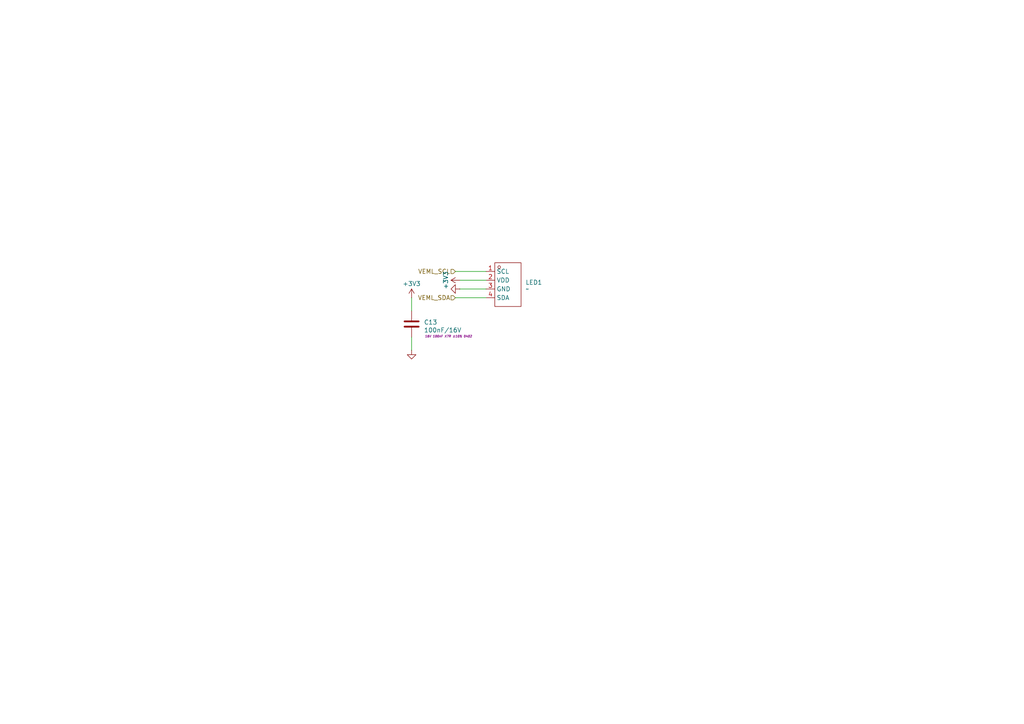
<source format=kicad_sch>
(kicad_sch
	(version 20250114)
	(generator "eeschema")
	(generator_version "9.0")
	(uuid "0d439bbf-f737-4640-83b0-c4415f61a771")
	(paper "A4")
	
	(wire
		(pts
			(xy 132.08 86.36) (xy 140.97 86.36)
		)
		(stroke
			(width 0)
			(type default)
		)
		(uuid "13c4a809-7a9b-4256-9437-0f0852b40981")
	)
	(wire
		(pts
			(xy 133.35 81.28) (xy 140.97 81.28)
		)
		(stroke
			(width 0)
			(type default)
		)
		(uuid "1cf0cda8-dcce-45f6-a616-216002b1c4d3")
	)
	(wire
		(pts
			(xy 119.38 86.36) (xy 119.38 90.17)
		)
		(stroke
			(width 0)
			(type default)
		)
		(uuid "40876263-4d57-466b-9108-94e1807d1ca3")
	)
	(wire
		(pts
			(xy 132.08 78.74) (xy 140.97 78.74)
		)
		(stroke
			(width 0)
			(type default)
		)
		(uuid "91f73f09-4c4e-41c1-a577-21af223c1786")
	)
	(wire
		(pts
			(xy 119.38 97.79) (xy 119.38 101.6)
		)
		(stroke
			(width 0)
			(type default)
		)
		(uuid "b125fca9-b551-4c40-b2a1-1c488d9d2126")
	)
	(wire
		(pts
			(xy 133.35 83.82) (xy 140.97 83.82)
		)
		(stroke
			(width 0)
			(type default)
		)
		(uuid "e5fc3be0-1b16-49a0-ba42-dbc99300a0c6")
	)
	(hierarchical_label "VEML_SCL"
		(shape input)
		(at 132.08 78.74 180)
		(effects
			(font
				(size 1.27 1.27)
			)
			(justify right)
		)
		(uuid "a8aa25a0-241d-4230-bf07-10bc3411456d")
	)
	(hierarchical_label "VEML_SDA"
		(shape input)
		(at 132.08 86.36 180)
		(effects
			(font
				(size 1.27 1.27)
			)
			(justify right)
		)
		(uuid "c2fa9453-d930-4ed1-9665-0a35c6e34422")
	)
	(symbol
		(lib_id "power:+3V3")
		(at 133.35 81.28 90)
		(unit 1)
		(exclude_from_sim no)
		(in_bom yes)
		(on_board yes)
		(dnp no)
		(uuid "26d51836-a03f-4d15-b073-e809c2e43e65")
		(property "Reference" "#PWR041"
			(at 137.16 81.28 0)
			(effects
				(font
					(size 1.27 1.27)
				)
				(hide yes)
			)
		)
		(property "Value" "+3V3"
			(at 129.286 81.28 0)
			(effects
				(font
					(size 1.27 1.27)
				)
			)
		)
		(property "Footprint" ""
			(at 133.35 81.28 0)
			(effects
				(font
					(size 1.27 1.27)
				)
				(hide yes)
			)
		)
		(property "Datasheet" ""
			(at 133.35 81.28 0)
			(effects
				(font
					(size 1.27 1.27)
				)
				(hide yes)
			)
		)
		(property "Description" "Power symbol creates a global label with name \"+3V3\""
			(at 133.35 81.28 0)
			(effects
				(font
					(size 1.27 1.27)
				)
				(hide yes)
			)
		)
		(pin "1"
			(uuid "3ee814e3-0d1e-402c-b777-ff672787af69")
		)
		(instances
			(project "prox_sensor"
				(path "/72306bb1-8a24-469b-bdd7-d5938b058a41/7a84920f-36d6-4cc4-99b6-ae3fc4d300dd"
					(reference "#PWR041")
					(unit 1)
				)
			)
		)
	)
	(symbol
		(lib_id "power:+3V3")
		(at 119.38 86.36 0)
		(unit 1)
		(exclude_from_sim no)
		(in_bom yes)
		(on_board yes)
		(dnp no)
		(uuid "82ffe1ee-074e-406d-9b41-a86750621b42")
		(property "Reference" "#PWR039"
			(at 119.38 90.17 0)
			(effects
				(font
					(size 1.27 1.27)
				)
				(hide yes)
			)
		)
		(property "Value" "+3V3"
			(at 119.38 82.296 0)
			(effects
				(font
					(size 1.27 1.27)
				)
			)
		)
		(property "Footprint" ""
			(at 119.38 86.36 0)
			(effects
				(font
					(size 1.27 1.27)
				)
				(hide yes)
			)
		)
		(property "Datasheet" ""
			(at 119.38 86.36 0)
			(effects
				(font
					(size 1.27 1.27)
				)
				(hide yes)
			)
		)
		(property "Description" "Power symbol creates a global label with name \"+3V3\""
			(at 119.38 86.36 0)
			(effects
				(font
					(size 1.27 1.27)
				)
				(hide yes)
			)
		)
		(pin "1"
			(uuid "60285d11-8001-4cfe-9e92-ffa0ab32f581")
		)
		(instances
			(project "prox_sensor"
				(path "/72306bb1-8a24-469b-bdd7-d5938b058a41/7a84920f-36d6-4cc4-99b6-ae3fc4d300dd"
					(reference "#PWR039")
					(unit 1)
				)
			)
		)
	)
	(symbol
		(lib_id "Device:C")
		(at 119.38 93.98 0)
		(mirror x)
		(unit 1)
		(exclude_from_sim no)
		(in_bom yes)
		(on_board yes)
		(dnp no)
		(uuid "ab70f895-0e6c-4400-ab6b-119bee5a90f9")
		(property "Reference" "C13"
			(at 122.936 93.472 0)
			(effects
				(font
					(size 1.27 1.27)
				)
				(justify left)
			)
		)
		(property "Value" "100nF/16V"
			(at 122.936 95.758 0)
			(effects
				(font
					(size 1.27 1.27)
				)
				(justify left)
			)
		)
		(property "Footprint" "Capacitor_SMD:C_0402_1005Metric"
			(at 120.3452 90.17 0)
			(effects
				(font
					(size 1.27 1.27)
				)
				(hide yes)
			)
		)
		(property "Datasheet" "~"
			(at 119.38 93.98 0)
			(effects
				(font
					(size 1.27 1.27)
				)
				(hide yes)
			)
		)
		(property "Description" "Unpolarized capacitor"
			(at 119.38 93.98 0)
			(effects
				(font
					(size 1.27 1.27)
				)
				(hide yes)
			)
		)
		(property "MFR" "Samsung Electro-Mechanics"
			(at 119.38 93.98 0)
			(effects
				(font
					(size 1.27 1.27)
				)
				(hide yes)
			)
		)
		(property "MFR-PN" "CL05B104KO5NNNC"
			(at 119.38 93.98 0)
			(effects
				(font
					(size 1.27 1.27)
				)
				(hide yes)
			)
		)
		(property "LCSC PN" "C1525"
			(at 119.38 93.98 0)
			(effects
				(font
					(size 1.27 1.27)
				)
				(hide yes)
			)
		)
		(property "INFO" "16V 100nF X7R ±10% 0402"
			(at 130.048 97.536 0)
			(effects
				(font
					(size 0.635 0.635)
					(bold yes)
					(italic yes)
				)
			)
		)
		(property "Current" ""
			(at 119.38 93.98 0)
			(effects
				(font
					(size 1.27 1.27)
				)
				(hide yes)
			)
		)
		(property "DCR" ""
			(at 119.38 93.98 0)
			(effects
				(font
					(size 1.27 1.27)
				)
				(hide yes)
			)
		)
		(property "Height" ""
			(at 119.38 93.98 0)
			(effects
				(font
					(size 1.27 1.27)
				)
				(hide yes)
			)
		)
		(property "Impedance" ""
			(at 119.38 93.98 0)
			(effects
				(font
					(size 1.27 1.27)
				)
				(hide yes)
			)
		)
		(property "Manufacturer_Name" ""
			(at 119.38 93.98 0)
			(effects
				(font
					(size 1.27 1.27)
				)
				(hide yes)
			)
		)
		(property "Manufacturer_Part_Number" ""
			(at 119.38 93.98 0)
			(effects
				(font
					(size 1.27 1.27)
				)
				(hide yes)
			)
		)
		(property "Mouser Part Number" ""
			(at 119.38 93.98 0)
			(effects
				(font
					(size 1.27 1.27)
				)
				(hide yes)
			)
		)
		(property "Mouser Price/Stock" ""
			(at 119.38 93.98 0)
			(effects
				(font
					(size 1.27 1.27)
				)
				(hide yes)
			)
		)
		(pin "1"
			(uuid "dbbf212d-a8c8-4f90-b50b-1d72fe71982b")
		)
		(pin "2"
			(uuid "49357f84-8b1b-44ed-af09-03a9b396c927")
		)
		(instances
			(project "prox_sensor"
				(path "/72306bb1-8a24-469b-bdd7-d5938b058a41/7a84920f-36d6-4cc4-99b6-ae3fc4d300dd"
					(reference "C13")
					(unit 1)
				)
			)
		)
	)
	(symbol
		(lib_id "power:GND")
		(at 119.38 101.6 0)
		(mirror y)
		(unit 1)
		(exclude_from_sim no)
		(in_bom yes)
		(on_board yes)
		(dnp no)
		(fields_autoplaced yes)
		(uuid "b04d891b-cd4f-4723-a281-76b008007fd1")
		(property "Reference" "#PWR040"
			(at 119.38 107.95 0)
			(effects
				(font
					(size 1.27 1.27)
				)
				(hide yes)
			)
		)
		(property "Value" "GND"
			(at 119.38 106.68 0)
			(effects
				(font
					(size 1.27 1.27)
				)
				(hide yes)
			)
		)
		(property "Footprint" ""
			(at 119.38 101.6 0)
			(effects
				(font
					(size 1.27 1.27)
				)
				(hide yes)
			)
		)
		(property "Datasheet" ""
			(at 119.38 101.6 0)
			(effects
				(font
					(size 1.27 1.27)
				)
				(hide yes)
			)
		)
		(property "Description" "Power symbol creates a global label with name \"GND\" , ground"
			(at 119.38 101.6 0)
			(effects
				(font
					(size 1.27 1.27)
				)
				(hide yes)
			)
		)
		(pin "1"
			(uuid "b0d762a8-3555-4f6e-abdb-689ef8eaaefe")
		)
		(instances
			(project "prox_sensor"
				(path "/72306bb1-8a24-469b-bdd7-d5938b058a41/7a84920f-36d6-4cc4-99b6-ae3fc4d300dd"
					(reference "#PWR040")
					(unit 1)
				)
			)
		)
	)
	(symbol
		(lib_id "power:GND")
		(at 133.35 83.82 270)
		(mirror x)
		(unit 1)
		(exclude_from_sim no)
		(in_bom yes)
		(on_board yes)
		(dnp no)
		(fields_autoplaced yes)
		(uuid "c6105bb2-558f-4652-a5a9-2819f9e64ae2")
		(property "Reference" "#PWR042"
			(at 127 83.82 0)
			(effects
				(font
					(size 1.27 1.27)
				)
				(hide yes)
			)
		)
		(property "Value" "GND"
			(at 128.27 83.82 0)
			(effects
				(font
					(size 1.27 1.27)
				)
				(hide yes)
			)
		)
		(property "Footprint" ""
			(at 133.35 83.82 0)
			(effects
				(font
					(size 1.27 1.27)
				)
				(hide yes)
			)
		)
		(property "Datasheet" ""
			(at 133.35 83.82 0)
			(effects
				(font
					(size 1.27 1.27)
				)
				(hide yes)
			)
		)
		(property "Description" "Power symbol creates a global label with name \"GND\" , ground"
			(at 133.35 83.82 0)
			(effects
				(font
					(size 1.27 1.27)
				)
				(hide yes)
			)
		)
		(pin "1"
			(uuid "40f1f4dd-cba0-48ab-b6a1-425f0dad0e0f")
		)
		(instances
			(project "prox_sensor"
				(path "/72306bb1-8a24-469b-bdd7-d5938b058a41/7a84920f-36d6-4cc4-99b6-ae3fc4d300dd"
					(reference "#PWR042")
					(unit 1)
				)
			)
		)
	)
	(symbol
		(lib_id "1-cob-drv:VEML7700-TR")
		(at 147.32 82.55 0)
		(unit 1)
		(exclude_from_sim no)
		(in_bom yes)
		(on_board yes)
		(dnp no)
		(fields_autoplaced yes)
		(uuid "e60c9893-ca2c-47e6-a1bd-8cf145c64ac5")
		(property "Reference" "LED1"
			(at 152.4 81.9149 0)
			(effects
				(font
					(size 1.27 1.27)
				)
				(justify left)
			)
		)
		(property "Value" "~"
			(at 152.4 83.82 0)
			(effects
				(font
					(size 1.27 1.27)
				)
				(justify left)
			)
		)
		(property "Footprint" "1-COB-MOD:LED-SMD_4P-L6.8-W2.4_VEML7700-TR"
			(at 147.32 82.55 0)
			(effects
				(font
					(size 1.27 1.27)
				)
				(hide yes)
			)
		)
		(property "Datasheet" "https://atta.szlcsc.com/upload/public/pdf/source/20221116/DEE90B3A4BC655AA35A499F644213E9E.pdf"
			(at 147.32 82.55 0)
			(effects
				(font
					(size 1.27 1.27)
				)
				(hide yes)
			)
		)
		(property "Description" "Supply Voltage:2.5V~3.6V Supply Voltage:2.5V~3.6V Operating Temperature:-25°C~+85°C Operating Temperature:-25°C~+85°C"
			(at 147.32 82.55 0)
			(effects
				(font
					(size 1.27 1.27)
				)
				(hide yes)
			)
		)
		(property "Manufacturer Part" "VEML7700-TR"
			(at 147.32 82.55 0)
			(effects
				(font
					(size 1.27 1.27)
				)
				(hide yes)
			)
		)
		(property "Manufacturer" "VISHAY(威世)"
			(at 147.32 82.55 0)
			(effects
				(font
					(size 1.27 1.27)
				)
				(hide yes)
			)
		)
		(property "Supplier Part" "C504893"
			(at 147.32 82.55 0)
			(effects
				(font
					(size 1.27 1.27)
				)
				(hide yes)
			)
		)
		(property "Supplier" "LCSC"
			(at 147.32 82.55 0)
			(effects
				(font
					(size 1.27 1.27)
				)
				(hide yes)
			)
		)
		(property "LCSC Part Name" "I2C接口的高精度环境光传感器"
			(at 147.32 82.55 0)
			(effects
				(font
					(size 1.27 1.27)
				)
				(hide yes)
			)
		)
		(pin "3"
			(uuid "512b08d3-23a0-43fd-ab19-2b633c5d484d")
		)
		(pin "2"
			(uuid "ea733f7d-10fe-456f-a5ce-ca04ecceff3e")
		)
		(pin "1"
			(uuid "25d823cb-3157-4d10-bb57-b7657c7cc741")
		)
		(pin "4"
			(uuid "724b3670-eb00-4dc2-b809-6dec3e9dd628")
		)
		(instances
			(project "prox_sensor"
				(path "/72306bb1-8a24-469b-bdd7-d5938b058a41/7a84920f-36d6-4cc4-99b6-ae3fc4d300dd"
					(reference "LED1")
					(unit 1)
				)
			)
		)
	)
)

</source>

****************

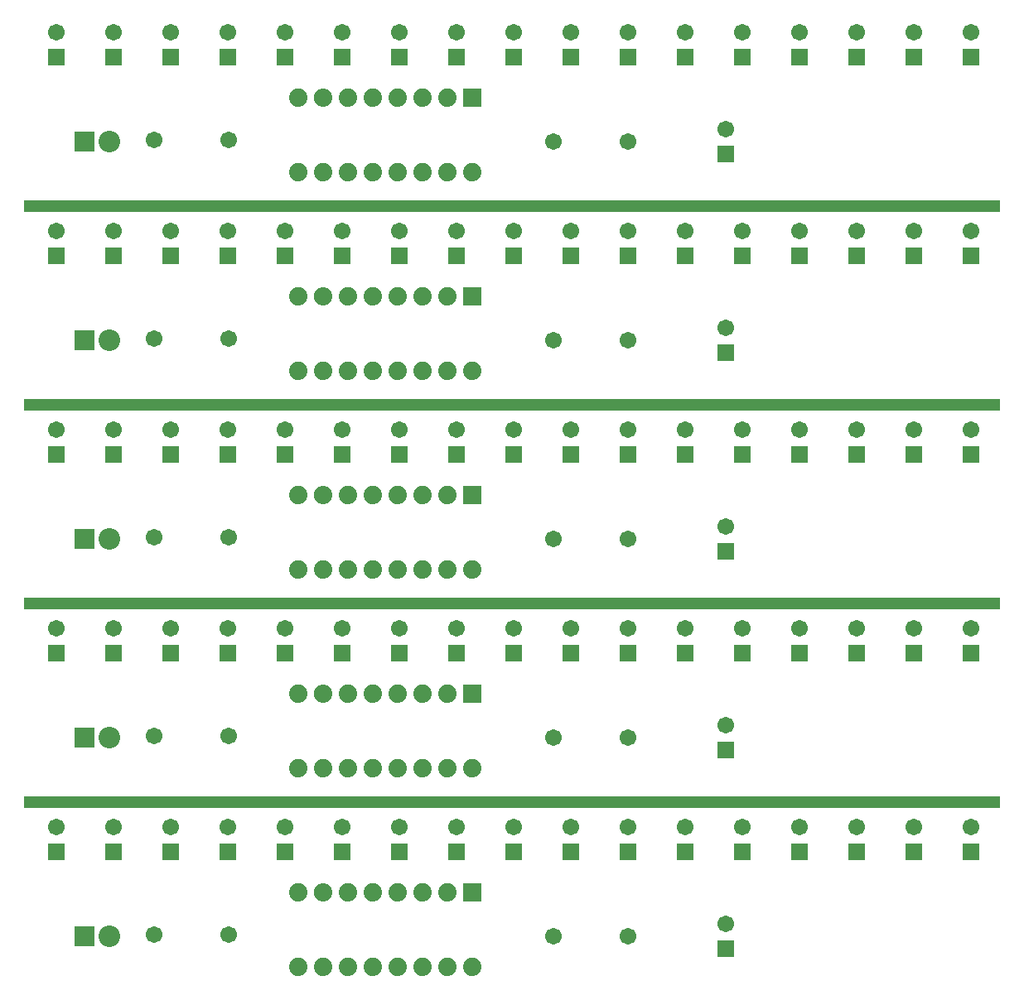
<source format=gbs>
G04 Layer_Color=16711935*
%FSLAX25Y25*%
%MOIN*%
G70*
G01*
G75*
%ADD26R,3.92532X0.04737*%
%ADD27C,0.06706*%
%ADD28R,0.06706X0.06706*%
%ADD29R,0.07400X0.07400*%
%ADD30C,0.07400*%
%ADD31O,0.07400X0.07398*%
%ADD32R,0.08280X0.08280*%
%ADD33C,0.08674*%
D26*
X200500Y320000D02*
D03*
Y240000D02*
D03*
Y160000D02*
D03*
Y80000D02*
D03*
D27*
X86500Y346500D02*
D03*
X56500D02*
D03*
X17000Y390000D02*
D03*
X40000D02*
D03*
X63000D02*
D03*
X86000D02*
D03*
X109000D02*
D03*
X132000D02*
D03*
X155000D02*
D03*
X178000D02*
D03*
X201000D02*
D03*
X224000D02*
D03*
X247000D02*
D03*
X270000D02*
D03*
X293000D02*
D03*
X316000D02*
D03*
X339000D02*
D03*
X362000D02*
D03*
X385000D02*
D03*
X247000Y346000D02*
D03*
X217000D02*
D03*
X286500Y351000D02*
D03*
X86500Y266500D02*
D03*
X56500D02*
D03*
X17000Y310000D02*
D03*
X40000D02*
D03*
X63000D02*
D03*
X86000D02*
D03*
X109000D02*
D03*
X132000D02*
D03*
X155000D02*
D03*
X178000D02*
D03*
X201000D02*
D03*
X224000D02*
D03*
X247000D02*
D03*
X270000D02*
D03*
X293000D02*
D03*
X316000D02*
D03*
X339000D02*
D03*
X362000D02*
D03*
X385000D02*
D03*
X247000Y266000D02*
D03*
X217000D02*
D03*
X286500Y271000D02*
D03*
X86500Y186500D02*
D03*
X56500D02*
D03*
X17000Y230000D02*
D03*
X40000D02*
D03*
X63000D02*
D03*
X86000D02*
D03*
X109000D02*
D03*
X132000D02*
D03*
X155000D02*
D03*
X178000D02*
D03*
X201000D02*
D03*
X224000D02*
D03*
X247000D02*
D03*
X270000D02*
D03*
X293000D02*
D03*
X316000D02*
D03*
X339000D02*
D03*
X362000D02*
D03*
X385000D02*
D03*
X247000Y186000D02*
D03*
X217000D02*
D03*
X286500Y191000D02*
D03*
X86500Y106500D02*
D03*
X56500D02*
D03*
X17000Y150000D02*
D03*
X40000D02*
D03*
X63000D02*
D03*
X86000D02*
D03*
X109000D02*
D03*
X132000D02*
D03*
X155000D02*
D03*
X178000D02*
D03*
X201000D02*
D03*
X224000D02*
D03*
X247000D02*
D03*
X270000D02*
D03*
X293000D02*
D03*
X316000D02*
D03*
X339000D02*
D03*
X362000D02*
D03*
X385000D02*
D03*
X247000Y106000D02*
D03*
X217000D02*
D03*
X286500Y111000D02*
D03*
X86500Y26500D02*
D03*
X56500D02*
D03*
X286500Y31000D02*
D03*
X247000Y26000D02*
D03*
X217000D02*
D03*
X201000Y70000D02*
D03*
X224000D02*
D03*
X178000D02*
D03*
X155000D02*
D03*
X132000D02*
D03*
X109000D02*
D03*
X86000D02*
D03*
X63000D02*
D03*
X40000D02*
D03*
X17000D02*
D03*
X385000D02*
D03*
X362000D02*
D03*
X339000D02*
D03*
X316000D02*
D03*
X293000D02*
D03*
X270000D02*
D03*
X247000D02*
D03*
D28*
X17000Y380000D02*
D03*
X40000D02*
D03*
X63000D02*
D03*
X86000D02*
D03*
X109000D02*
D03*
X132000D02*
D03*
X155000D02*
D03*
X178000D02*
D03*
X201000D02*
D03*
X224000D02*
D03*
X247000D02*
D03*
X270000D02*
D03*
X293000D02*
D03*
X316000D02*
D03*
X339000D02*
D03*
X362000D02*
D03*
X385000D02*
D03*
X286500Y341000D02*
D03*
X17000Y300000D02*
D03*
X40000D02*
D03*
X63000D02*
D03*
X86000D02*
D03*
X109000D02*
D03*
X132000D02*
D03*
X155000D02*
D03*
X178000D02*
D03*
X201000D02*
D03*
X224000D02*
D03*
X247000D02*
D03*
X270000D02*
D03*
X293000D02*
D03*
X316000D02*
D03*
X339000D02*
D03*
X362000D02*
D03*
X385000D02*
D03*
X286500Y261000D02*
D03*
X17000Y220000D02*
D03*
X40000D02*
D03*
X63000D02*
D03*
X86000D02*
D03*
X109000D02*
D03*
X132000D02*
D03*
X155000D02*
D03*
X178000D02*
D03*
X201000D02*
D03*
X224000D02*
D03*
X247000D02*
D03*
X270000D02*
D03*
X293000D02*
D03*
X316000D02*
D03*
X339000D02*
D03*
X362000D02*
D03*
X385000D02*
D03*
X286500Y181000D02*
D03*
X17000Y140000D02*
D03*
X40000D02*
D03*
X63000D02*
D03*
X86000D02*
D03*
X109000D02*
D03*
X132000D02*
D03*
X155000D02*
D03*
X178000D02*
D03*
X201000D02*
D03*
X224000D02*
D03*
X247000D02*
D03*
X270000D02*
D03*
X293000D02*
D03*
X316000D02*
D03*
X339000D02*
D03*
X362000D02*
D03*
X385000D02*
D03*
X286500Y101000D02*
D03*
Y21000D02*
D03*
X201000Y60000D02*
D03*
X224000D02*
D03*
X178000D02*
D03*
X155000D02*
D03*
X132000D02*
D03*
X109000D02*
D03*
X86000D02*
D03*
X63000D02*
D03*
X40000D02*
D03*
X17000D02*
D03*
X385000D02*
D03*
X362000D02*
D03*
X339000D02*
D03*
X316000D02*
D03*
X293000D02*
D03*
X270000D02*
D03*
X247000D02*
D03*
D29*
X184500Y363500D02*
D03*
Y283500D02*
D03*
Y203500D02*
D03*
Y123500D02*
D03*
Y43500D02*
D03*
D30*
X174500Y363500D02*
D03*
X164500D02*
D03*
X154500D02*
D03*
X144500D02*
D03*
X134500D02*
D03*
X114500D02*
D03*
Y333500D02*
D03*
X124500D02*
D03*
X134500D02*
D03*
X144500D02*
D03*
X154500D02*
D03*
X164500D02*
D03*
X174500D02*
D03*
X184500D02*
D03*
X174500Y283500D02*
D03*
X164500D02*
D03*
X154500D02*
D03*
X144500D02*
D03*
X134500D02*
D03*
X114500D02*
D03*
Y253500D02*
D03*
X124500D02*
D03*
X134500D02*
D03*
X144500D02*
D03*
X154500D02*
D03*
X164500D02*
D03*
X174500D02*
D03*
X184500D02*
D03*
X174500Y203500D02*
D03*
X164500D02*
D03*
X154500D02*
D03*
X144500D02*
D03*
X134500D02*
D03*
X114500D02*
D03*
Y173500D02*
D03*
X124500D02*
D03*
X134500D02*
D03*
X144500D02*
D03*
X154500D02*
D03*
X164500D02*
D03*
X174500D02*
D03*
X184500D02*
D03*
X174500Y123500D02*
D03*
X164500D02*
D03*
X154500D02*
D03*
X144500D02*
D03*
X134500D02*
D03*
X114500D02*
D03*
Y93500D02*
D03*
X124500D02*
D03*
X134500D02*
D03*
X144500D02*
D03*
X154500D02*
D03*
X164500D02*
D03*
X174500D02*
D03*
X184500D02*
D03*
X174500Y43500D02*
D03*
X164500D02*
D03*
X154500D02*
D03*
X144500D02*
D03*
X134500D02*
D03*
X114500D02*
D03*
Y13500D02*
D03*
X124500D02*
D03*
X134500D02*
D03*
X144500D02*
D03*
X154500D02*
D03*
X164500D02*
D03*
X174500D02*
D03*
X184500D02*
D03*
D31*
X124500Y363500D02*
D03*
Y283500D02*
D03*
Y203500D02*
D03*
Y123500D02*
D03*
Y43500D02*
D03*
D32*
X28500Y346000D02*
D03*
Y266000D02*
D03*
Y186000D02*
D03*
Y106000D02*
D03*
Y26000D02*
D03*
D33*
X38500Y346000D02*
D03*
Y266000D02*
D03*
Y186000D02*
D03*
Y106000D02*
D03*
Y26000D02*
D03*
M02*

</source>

****************

▸ TASK DIRECTIONS:
Based on the material above, how many lines contain the string "source"? State the number alone.

▸ SOLVED EXERCISE:
5